[TASK STATEMENT] Filter the listing so that only lines with the word "shift" remain.

[GIVEN MATERIAL]
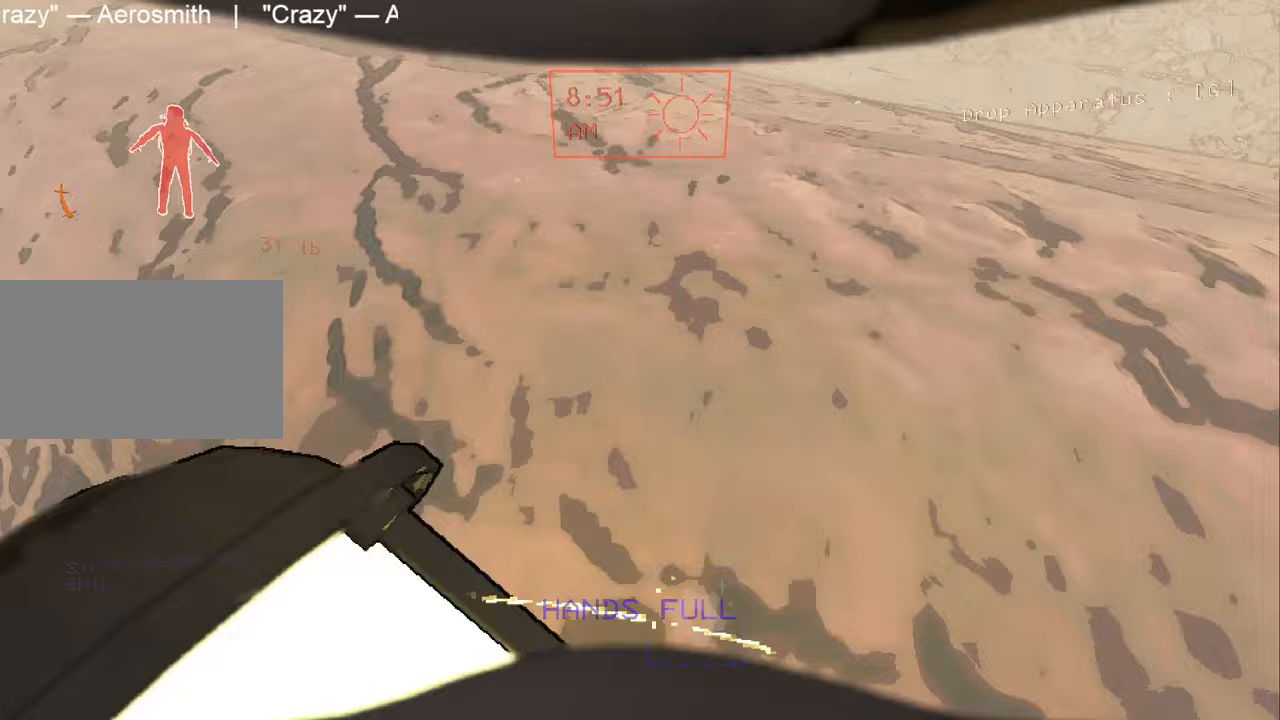
{"keys": ["g", "s", "shift"], "mouse": [], "events": [[83, "g", "up"], [183, "g", "down"], [267, "e", "down"], [267, "g", "up"], [317, "e", "up"], [417, "e", "down"], [467, "e", "up"], [500, "g", "down"]]}
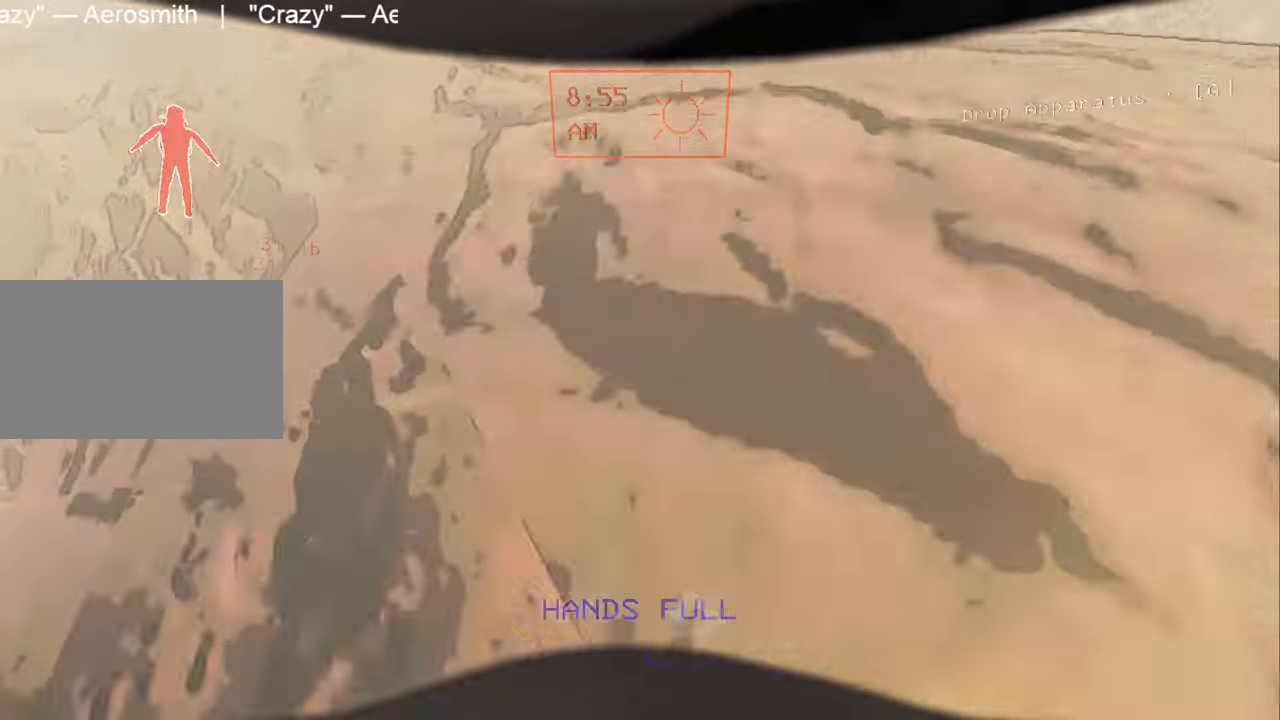
{"keys": ["shift", "w"], "mouse": [], "events": [[50, "g", "up"], [150, "a", "down"], [150, "s", "up"], [233, "w", "down"], [283, "a", "up"], [333, "shift", "up"], [383, "shift", "down"]]}
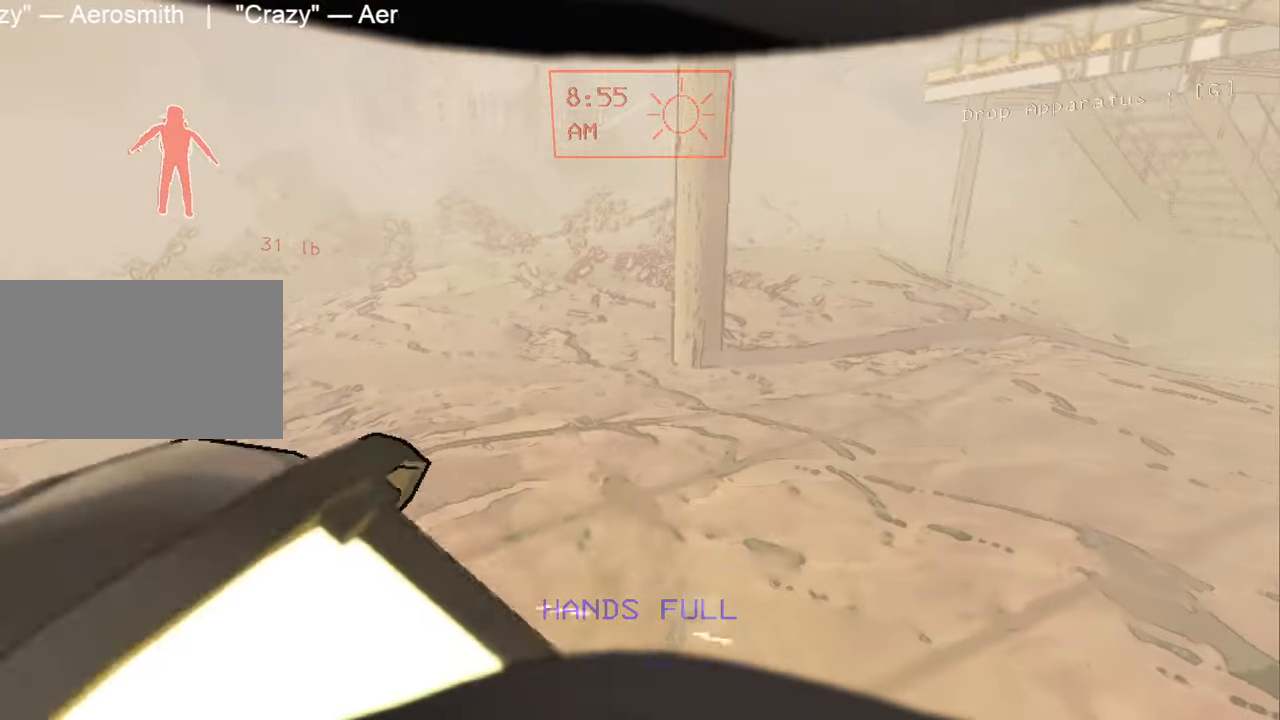
{"keys": ["a", "s"], "mouse": [], "events": [[17, "shift", "up"], [67, "a", "down"], [67, "g", "down"], [117, "w", "up"], [167, "g", "up"], [200, "s", "down"]]}
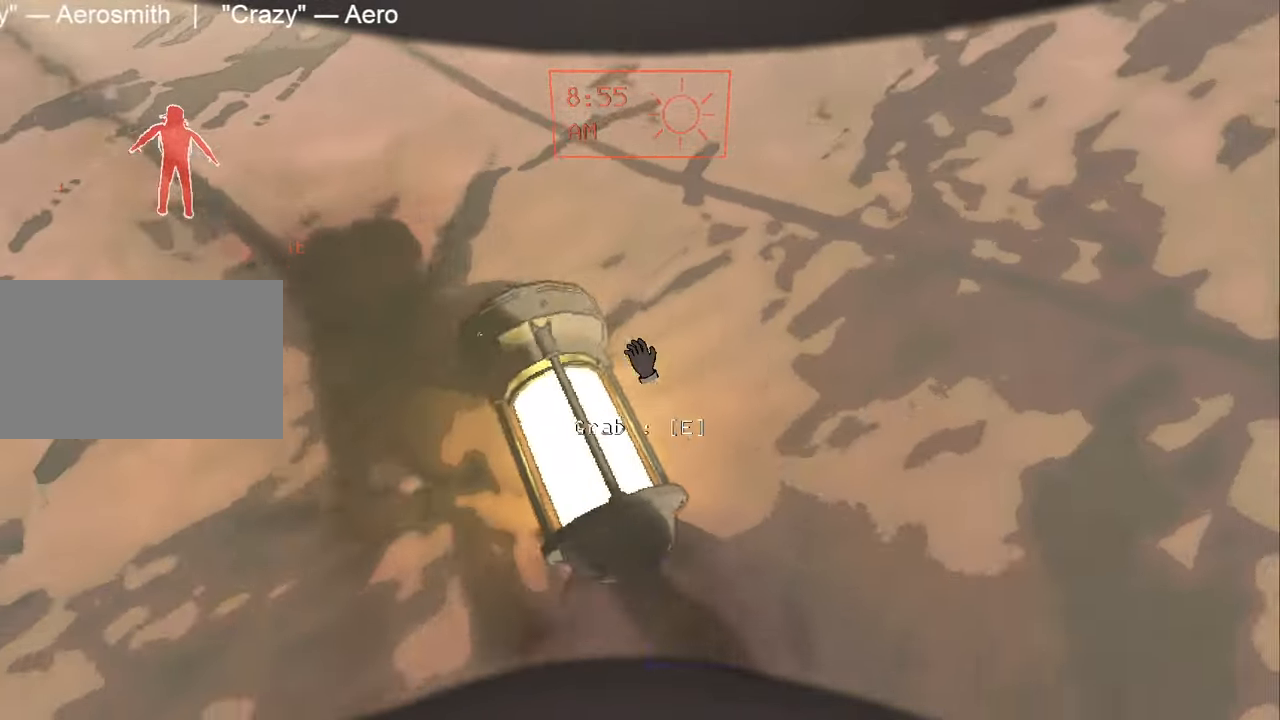
{"keys": ["a", "g"], "mouse": [], "events": [[83, "e", "down"], [133, "e", "up"], [133, "s", "up"], [233, "w", "down"], [367, "g", "down"], [450, "g", "up"], [500, "g", "down"], [500, "w", "up"]]}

[WORKED SOLUTION]
{"keys": ["g", "s", "shift"], "mouse": [], "events": [[83, "g", "up"], [183, "g", "down"], [267, "e", "down"], [267, "g", "up"], [317, "e", "up"], [417, "e", "down"], [467, "e", "up"], [500, "g", "down"]]}
{"keys": ["shift", "w"], "mouse": [], "events": [[50, "g", "up"], [150, "a", "down"], [150, "s", "up"], [233, "w", "down"], [283, "a", "up"], [333, "shift", "up"], [383, "shift", "down"]]}
{"keys": ["a", "s"], "mouse": [], "events": [[17, "shift", "up"], [67, "a", "down"], [67, "g", "down"], [117, "w", "up"], [167, "g", "up"], [200, "s", "down"]]}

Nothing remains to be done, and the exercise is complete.